Земля, которую он купил, вначале была не очень хорошей. Она истощилась за годы невнимательного и небрежного отношения к ней. Но Джеф Йорк посадил в оврагах кусты, чтобы больше не вымывалась почва, и засеял истощенные поля клевером. Починил ограду, жердь за жердью. Залатал на домике крышу и подпер веранду, покупая доски и дранку чуть ли не поштучно, в зависимости от того, на сколько хватало блестящих от пота и скользких от жира четвертаков и полудолларов. Потом покрасил дом. Покрасил в белый цвет, зная, что так надо красить дома, стоящие среди кленов, вдали от дороги, за клеверным полем.
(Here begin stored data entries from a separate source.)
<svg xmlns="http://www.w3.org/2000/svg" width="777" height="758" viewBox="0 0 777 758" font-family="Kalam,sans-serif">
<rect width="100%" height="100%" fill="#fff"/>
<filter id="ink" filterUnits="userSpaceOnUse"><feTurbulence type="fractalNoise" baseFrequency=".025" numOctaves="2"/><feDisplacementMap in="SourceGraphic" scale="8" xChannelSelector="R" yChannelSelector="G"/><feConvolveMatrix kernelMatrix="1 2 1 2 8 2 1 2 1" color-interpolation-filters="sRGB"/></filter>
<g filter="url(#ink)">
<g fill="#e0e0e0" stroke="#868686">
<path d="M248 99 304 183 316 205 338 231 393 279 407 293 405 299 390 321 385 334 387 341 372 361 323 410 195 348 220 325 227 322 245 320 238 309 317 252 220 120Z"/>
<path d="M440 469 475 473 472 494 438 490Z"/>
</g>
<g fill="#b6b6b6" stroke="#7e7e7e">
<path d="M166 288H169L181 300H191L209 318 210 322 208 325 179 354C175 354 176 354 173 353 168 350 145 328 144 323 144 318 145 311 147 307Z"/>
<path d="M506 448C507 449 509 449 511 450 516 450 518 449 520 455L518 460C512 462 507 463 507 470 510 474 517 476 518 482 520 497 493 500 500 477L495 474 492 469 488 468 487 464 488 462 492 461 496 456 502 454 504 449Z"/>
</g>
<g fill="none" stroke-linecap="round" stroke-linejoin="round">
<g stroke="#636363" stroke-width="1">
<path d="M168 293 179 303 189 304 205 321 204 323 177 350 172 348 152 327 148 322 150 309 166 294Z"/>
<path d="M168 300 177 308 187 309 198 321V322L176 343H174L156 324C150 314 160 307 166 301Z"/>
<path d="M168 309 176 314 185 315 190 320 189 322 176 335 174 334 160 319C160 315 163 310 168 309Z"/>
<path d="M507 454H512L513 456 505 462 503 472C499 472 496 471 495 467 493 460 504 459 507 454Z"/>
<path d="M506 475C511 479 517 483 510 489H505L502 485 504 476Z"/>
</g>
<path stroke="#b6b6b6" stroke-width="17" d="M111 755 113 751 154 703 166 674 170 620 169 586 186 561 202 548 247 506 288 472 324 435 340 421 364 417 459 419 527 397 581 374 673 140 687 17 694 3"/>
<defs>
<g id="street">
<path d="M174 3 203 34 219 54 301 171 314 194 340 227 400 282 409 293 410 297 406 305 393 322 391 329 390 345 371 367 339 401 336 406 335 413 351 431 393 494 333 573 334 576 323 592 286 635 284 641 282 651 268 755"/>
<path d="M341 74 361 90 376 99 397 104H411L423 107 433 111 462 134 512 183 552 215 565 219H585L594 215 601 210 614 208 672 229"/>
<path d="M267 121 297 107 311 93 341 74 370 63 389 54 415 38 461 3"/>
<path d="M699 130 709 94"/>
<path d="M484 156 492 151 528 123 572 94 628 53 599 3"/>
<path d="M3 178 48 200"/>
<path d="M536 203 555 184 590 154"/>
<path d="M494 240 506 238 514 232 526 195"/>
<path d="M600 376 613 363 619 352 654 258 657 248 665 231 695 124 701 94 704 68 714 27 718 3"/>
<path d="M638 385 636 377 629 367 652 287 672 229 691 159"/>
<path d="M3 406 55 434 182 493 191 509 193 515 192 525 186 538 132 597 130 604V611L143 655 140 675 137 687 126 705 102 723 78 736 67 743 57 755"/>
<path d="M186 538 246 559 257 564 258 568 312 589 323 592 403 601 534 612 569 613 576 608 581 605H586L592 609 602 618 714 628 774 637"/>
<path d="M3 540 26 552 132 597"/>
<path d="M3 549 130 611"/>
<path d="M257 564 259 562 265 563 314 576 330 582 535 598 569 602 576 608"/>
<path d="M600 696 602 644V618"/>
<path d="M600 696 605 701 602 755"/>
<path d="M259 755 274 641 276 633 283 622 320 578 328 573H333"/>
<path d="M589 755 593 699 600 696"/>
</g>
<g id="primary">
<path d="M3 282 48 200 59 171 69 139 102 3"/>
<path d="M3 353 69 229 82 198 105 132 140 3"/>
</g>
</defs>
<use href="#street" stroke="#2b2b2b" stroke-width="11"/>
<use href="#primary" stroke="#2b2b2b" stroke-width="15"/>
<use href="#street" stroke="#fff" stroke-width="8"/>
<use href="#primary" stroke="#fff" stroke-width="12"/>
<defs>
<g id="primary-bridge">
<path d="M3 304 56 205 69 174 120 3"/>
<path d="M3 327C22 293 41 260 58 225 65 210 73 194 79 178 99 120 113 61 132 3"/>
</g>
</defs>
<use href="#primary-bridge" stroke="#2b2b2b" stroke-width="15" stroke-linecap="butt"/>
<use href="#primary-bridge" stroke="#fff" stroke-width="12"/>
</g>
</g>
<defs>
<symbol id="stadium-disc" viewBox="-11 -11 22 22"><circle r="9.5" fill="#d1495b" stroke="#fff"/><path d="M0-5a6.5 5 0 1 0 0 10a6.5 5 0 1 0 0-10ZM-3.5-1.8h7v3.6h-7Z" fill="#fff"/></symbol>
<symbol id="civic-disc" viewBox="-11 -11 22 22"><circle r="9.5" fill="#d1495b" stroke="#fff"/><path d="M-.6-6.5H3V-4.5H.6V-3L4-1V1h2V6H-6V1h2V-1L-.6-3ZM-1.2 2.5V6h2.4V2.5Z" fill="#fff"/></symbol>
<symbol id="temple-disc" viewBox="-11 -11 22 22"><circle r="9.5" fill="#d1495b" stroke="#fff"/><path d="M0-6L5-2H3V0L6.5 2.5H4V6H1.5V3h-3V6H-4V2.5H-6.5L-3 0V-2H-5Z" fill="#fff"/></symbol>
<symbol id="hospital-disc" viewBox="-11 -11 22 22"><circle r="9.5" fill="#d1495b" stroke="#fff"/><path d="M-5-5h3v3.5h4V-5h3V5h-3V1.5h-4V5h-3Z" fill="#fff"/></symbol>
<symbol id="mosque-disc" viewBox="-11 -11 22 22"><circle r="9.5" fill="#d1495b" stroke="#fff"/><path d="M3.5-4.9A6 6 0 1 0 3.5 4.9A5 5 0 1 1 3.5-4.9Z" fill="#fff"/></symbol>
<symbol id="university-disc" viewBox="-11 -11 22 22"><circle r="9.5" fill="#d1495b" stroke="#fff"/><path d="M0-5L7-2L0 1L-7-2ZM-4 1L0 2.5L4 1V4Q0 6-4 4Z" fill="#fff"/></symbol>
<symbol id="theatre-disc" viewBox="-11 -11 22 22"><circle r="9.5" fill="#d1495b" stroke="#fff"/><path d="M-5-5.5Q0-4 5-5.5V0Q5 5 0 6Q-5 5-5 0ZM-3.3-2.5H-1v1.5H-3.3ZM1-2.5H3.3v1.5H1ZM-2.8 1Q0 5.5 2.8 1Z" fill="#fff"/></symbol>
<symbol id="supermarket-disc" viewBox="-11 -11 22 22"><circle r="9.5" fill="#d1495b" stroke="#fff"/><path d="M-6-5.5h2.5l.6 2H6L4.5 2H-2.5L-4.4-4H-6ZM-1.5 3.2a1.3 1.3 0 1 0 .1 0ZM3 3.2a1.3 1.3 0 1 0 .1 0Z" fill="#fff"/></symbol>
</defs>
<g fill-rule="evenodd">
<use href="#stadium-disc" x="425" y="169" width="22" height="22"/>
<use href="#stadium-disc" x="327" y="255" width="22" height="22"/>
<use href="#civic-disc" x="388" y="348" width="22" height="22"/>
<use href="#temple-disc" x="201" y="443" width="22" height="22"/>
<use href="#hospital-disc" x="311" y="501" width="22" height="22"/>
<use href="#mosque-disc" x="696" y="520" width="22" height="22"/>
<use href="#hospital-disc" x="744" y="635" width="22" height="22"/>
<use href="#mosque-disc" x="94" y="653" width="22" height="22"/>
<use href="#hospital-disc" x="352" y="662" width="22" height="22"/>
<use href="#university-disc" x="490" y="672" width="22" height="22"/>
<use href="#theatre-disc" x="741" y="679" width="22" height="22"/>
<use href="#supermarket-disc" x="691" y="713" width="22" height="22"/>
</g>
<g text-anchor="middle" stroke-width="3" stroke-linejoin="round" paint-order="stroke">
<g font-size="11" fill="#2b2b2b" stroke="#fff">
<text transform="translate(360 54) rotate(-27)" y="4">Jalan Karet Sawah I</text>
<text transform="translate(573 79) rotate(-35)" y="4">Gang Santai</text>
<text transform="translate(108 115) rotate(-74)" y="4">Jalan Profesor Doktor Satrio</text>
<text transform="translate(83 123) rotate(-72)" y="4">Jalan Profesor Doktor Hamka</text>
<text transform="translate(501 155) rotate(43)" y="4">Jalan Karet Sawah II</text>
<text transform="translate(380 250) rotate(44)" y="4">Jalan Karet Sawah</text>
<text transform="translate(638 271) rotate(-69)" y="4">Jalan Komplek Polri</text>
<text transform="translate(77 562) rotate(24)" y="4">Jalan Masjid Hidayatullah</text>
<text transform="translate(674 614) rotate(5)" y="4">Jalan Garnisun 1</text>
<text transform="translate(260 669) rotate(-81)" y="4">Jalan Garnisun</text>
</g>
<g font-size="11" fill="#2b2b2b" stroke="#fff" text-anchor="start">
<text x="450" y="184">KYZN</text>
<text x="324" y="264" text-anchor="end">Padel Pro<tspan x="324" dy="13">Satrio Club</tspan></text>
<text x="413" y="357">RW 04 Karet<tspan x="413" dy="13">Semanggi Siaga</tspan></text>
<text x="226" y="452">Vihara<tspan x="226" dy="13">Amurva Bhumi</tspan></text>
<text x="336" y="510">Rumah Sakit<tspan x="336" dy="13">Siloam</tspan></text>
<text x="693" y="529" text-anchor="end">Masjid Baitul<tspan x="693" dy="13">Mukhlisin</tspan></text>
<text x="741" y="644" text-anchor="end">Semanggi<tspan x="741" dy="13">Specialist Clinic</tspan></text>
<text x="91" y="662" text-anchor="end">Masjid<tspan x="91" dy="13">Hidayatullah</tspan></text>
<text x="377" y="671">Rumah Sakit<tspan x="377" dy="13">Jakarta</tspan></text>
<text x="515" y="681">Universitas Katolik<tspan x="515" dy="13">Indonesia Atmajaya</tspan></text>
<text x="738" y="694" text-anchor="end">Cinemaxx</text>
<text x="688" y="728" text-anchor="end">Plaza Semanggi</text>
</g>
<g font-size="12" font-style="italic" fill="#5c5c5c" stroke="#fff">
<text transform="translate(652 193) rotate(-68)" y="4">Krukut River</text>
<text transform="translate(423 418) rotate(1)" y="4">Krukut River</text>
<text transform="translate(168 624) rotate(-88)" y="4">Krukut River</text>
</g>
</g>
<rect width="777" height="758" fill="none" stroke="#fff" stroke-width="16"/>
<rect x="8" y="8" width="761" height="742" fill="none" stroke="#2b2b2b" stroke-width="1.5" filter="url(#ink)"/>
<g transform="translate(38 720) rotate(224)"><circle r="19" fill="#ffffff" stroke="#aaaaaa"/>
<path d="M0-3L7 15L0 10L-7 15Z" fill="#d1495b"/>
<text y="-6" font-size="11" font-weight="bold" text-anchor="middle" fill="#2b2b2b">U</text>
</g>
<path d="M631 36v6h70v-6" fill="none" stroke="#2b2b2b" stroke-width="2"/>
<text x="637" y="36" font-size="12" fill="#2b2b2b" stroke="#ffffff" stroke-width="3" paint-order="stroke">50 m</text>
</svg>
В последнюю очередь он поставил ворота. Патентованные ворота, к которым можно было подъехать и открыть их, просто дернув за веревку, не слезая при этом с лошади или повозки. Они держались на двух высоких столбах, прочно скрепленных перекладиной, и с обеих сторон имели приспособления для запуска механизма. Ворота он тоже покрасил белым. И гордился ими больше, чем самой фермой. А его сосед Льюис Симмонс клялся, что затемно видел Джефа проезжавшим на муле через ворота туда и обратно, просто ради удовольствия дернуть за веревку и привести механизм в действие. Ворота стали чертой, которую Джеф Йорк подвел под всеми годами труда и самоограничения. Теперь, в воскресный летний день, перед тем как идти на дойку, он мог посидеть на своей веранде, и, глядя на холмы, на извилистую грунтовую дорогу, на белые ворота за клевером, он знал все, что ему нужно было знать о прошедших годах.
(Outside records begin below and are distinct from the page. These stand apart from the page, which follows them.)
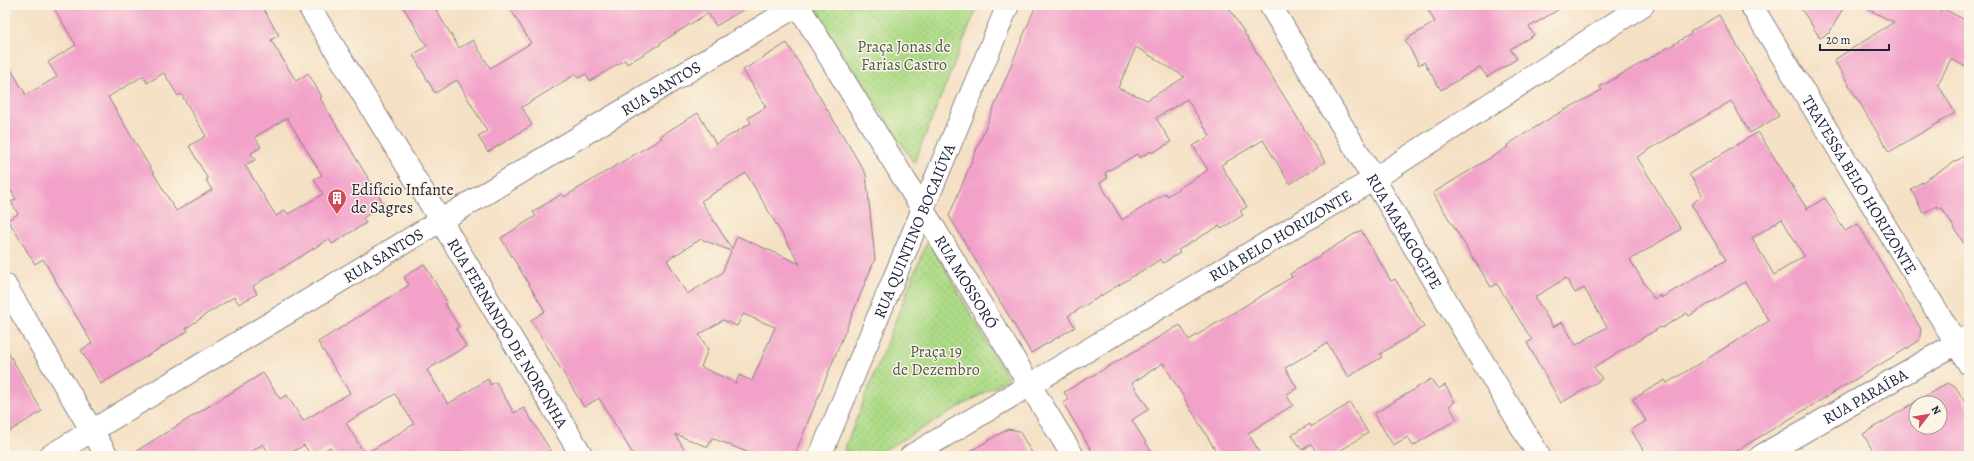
<svg xmlns="http://www.w3.org/2000/svg" width="1974" height="461" font-family="Alegreya,serif">
  <defs>
    <pattern id="park-dots" width="8" height="8" patternUnits="userSpaceOnUse"><rect width="8" height="8" fill="#aedb87"/><path d="M2 2h.1M6 6h.1" fill="none" stroke="#95bc75" stroke-width="1.8" stroke-linecap="round"/></pattern>
  </defs>
  <rect width="100%" height="100%" fill="#fcf5e5"/>
  <filter id="ink" filterUnits="userSpaceOnUse"><feTurbulence type="fractalNoise" baseFrequency=".025" numOctaves="2"/><feDisplacementMap in="SourceGraphic" scale="8" xChannelSelector="R" yChannelSelector="G"/><feConvolveMatrix kernelMatrix="1 2 1 2 8 2 1 2 1" color-interpolation-filters="sRGB"/></filter>
  <filter id="wash" filterUnits="userSpaceOnUse"><feTurbulence type="fractalNoise" baseFrequency=".012" numOctaves="4" result="noise"/><feDisplacementMap in="SourceGraphic" scale="16" xChannelSelector="R" yChannelSelector="G"/><feGaussianBlur stdDeviation="0.9" result="paint"/><feColorMatrix in="noise" values="0 0 0 0 0 0 0 0 0 0 0 0 0 0 0 0 0 1.4 0 .05"/><feComposite in="paint" operator="in"/></filter>
  <g filter="url(#wash)">
    <rect width="100%" height="100%" fill="#f4e0c4"/>
    <path fill="url(#park-dots)" stroke="#687e61" d="M 819,5 L 978,5 L 914,163 L 813,9 Z
      M 928,239 L 1008,379 L 874,456 L 857,456 L 844,450 Z"/>
    <g id="blocks">
      <path fill="#f2a1c9" fill-rule="evenodd" d="M 52,5 L 261,5 L 279,35 L 271,40 L 296,81 L 308,73 L 322,97 L 320,98 L 384,205 L 363,218 L 366,223 L 332,244 L 329,239 L 253,286 L 257,294 L 239,304 L 234,297 L 203,316 L 203,317 L 186,328 L 188,331 L 101,384 L 81,350 L 92,343 L 43,259 L 35,264 L 8,220 L 18,214 L 11,202 L 16,199 L 5,181 L 5,59 L 26,95 L 57,77 L 48,62 L 76,45 ZM 164,73 L 178,96 L 181,94 L 206,136 L 189,146 L 208,179 L 206,180 L 212,190 L 176,211 L 108,97 L 143,76 L 147,83 ZM 287,118 L 322,175 L 314,179 L 323,194 L 288,214 L 285,210 L 276,216 L 245,165 L 255,160 L 251,153 L 261,147 L 255,137 Z
        M 402,5 L 433,5 L 459,48 L 473,40 L 490,68 L 531,43 L 508,5 L 751,5 L 716,26 L 708,13 L 660,43 L 661,44 L 627,64 L 625,60 L 590,81 L 586,74 L 578,78 L 576,74 L 522,107 L 532,125 L 488,152 L 478,136 L 487,131 L 457,80 L 435,93 L 413,55 L 427,46 Z
        M 1036,5 L 1227,5 L 1325,162 L 1290,184 L 1263,140 L 1221,165 L 1247,207 L 1240,211 L 1243,215 L 1221,229 L 1219,226 L 1178,250 L 1180,253 L 1163,263 L 1161,259 L 1068,316 L 1075,327 L 1031,353 L 949,216 ZM 1136,47 L 1185,77 L 1147,100 L 1118,88 ZM 1187,99 L 1210,136 L 1193,146 L 1208,170 L 1167,196 L 1166,193 L 1122,220 L 1100,183 L 1108,178 L 1105,173 L 1137,154 L 1139,158 L 1151,151 L 1152,153 L 1171,142 L 1156,118 Z
        M 1425,5 L 1566,5 L 1529,27 L 1534,35 L 1510,49 L 1517,59 L 1487,77 L 1480,67 L 1441,90 L 1424,62 L 1419,65 L 1405,40 L 1435,22 Z
        M 1799,5 L 1845,5 L 1829,33 L 1820,38 Z
        M 1859,5 L 1927,5 L 1940,12 L 1942,8 L 1969,22 L 1969,69 L 1951,59 L 1938,84 L 1955,113 L 1889,152 L 1834,60 L 1894,22 Z
        M 1719,15 L 1779,116 L 1750,133 L 1731,101 L 1637,157 L 1681,229 L 1630,260 L 1654,299 L 1660,295 L 1661,298 L 1726,260 L 1691,204 L 1703,196 L 1689,174 L 1758,132 L 1807,209 L 1825,198 L 1845,231 L 1858,224 L 1921,329 L 1919,341 L 1728,456 L 1647,456 L 1631,430 L 1646,421 L 1633,399 L 1665,380 L 1667,383 L 1769,321 L 1745,282 L 1689,316 L 1687,313 L 1662,328 L 1661,327 L 1594,367 L 1602,379 L 1561,403 L 1527,343 L 1532,340 L 1497,284 L 1491,287 L 1433,193 L 1508,147 L 1507,145 L 1552,117 L 1602,90 L 1600,87 L 1691,34 L 1690,32 ZM 1782,219 L 1804,256 L 1774,275 L 1752,238 ZM 1566,278 L 1575,293 L 1584,288 L 1607,327 L 1576,345 L 1562,322 L 1553,327 L 1535,297 Z
        M 787,43 L 866,174 L 875,259 L 794,456 L 757,456 L 712,438 L 708,447 L 675,434 L 688,456 L 634,456 L 599,398 L 584,407 L 531,320 L 545,311 L 501,238 L 536,216 L 533,212 L 562,194 L 564,197 L 662,138 L 660,136 L 698,113 L 716,144 L 751,123 L 748,118 L 766,107 L 743,70 ZM 746,173 L 775,222 L 800,264 L 737,236 L 732,249 L 701,201 ZM 701,239 L 731,251 L 722,273 L 687,294 L 667,260 ZM 743,314 L 775,327 L 752,381 L 739,375 L 736,383 L 701,367 L 708,349 L 699,335 L 723,320 L 737,326 Z
        M 1969,153 L 1969,252 L 1942,208 L 1939,209 L 1937,206 L 1923,213 L 1911,189 Z
        M 1361,230 L 1391,281 L 1395,279 L 1424,327 L 1380,354 L 1382,357 L 1348,377 L 1327,343 L 1285,368 L 1297,388 L 1286,395 L 1293,405 L 1248,433 L 1262,456 L 1219,456 L 1163,363 L 1132,383 L 1149,409 L 1132,420 L 1154,456 L 1095,456 L 1063,403 L 1069,400 L 1064,392 L 1180,325 L 1189,340 L 1292,277 L 1290,274 Z
        M 424,264 L 447,302 L 445,304 L 459,327 L 456,329 L 466,346 L 427,370 L 448,404 L 488,379 L 491,385 L 496,382 L 514,413 L 524,408 L 554,456 L 336,456 L 330,447 L 316,456 L 311,456 L 304,445 L 286,456 L 271,456 L 263,444 L 244,456 L 128,456 L 263,373 L 280,399 L 287,395 L 303,421 L 350,393 L 318,342 L 409,285 L 404,277 ZM 395,394 L 414,424 L 365,454 L 346,423 Z
        M 5,347 L 42,411 L 5,434 Z
        M 1431,379 L 1438,389 L 1445,385 L 1455,402 L 1449,406 L 1457,419 L 1413,446 L 1408,437 L 1393,445 L 1374,414 Z
        M 1947,383 L 1955,386 L 1969,409 L 1969,456 L 1876,456 L 1863,434 ZM 1916,403 L 1940,403 L 1940,427 L 1916,427 Z
        M 1350,403 L 1368,433 L 1332,456 L 1319,456 L 1311,444 L 1302,450 L 1292,435 L 1310,424 L 1311,427 Z
        M 1008,429 L 1019,431 L 1034,456 L 962,456 Z"/>
    </g>
  </g>
  <g filter="url(#ink)">
    <use href="#blocks" fill-opacity="0" stroke="#8b8180" stroke-width="1"/>
    <g fill="none" stroke-linecap="round" stroke-linejoin="round">
      <g stroke="#8b8180" stroke-width="24">
        <g id="minor">
          <path id="s1" d="M 798,5 L 1073,456"/>
          <path id="s2" d="M 1270,5 L 1539,456"/>
          <path id="s3" d="M 1751,5 L 1969,364"/>
          <path id="s4" d="M 50,456 L 798,5"/>
          <path id="s5" d="M 911,456 L 1374,179 L 1643,5"/>
          <path id="s6" d="M 1761,456 L 1969,336"/>
        </g>
      </g>
      <g stroke="#8b8180" stroke-width="24">
        <g id="tertiary">
          <path id="s7" d="M 308,5 L 441,221 L 582,456"/>
          <path d="M 5,285 L 107,456"/>
          <path id="s8" d="M 820,456 L 1008,5"/>
        </g>
      </g>
      <use href="#minor" stroke="#fff" stroke-width="22"/>
      <use href="#tertiary" stroke="#fff" stroke-width="22"/>
    </g>
  </g>
  <defs>
    <g id="building-pin" transform="scale(1)"><path d="M0 17L-7.5 6A9.5 9.5 0 1 1 7.5 6Z" fill="#d1495b" stroke="#fcf5e5"/><path d="M-4-6H4V6H1V3H-1V6H-4ZM-2.5-4.3h1.7v1.8h-1.7ZM.8-4.3h1.7v1.8H.8ZM-2.5-1h1.7V.8h-1.7ZM.8-1h1.7V.8H.8Z" fill="#fff"/></g>
  </defs>
  <g fill-rule="evenodd">
    <use href="#building-pin" x="337" y="198"/>
  </g>
  <g text-anchor="middle" stroke-width="3" stroke-linejoin="round" paint-order="stroke">
    <g font-size="16" fill="#4c5a52" stroke="#fcf5e5">
      <text x="904" y="52">Praça Jonas de<tspan x="904" dy="18">Farias Castro</tspan></text>
      <text x="936" y="357">Praça 19<tspan x="936" dy="18">de Dezembro</tspan></text>
    </g>
    <g font-size="16" fill="#22223b" stroke="#fcf5e5">
      <text dy="6" stroke="none"><textPath href="#s4" startOffset="713">RUA SANTOS</textPath></text>
      <text dy="6" stroke="none"><textPath href="#s3" startOffset="210">TRAVESSA BELO HORIZONTE</textPath></text>
      <text dy="6" stroke="none"><textPath href="#s8" startOffset="244">RUA QUINTINO BOCAIÚVA</textPath></text>
      <text dy="6" stroke="none"><textPath href="#s2" startOffset="263">RUA MARAGOGIPE</textPath></text>
      <text dy="6" stroke="none"><textPath href="#s5" startOffset="430">RUA BELO HORIZONTE</textPath></text>
      <text dy="6" stroke="none"><textPath href="#s4" startOffset="389">RUA SANTOS</textPath></text>
      <text dy="6" stroke="none"><textPath href="#s1" startOffset="324">RUA MOSSORÓ</textPath></text>
      <text dy="6" stroke="none"><textPath href="#s7" startOffset="384">RUA FERNANDO DE NORONHA</textPath></text>
      <text dy="6" stroke="none"><textPath href="#s6" startOffset="120">RUA PARAÍBA</textPath></text>
    </g>
    <g font-size="16" fill="#22223b" stroke="#fcf5e5" text-anchor="start">
      <text x="351" y="195">Edifício Infante<tspan x="351" dy="18">de Sagres</tspan></text>
    </g>
  </g>
  <rect width="1974" height="461" fill="none" stroke="#fcf5e5" stroke-width="20"/>
  <g transform="translate(1928 415) rotate(59)"><circle r="19" fill="#fcf5e5" stroke="#a5a1a1"/>
  <path d="M0-3L7 15L0 10L-7 15Z" fill="#d1495b"/>
  <text y="-6" font-size="11" font-weight="bold" text-anchor="middle" fill="#22223b">N</text>
  </g>
  <path d="M1820 44v6h69v-6" fill="none" stroke="#22223b" stroke-width="2"/>
  <text x="1826" y="44" font-size="12" fill="#22223b" stroke="#fcf5e5" stroke-width="3" paint-order="stroke">20 m</text>
</svg>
Между тем Джеф Йорк женился, у него появилось трое ребятишек. Жена была почти на двадцать лет моложе; маленькая, темноволосая женщина, она слегка наклоняла голову при ходьбе и в этой позе смиренного, безобидного человека украдкой поглядывала на мир своими карими или черными глазами - какими, нельзя было определить точно, потому что никто не помнил ее прямого взгляда, неожиданно яркими, если вам удавалось поймать этот короткий косой взгляд - как у маленькой, хитрой птички, вдруг вылетевшей из кустов. Когда они бывали в городе, она шла по улице с ребенком на руках, а позже уже с тремя, семенившими сзади, и украдкой смотрела на мир. Она носила ситцевое платье мышиного цвета, висевшее на ней и полностью скрывавшее формы ее худого тела, а зимой надевала поверх платья коричневое шерстяное пальто с остатками меха на воротнике, напоминавшими облезлый лишайник на старом дереве. Она ходила в черных туфлях на высоком каблуке, похожих на бальные лодочки, всегда начищенных и довольно странно выглядящих в сочетании с платьем и пальто. В своих бальных туфлях она двигалась прихрамывающей, крадущейся походкой, почти скользя ногами по земле, словно еще не вполне овладела сложным искусством ходьбы в такой обуви. Сразу было заметно, что она надевает их только в городе, а пока повозка не подъедет к первым домам на окраине, держит завернутыми в газету, чтобы потом, на обратной дороге, в том же месте снять их и опять завернуть и везти сверток на коленях до самого дома. А в плохую погоду или зимой под сиденьем повозки стояли ее старые грубые башмаки.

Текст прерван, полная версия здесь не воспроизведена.